%%
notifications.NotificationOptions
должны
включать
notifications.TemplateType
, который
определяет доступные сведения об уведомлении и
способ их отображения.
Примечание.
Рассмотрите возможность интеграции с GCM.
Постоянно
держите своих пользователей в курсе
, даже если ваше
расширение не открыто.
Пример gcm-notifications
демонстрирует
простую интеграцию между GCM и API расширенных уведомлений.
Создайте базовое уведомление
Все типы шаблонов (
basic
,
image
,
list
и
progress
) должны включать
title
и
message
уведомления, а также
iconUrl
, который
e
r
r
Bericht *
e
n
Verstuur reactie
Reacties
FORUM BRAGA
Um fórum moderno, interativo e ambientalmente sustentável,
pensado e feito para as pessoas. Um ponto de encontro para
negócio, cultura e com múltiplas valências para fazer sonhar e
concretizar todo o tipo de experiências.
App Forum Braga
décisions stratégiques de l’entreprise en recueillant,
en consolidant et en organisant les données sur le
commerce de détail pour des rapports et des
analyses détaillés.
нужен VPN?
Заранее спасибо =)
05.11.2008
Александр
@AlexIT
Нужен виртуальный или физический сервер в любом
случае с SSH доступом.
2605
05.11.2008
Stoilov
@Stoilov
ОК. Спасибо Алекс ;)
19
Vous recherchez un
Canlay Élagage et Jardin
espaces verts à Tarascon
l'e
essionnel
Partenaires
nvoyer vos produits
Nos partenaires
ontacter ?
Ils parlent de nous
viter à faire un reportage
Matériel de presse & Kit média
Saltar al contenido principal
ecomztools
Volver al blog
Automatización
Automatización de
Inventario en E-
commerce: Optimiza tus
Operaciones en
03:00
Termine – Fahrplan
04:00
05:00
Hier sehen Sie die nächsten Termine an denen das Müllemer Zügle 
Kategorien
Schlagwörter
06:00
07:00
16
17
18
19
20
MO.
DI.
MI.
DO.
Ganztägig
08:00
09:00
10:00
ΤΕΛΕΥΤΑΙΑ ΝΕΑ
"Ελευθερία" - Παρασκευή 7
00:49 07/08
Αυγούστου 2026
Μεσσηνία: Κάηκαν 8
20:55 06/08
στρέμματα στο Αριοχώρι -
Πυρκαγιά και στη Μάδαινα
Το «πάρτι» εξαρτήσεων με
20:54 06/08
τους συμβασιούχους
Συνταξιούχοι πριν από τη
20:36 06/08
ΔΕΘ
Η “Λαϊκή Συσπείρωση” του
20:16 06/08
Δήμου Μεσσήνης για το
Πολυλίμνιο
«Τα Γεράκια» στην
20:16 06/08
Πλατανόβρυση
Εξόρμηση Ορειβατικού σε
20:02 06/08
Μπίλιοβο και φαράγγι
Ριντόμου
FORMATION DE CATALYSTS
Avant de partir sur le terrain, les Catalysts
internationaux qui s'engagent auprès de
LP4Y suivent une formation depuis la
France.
%%
In the listing above, find every line with the word "para" and copy it out.

pensado e feito para as pessoas. Um ponto de encontro para
negócio, cultura e com múltiplas valências para fazer sonhar e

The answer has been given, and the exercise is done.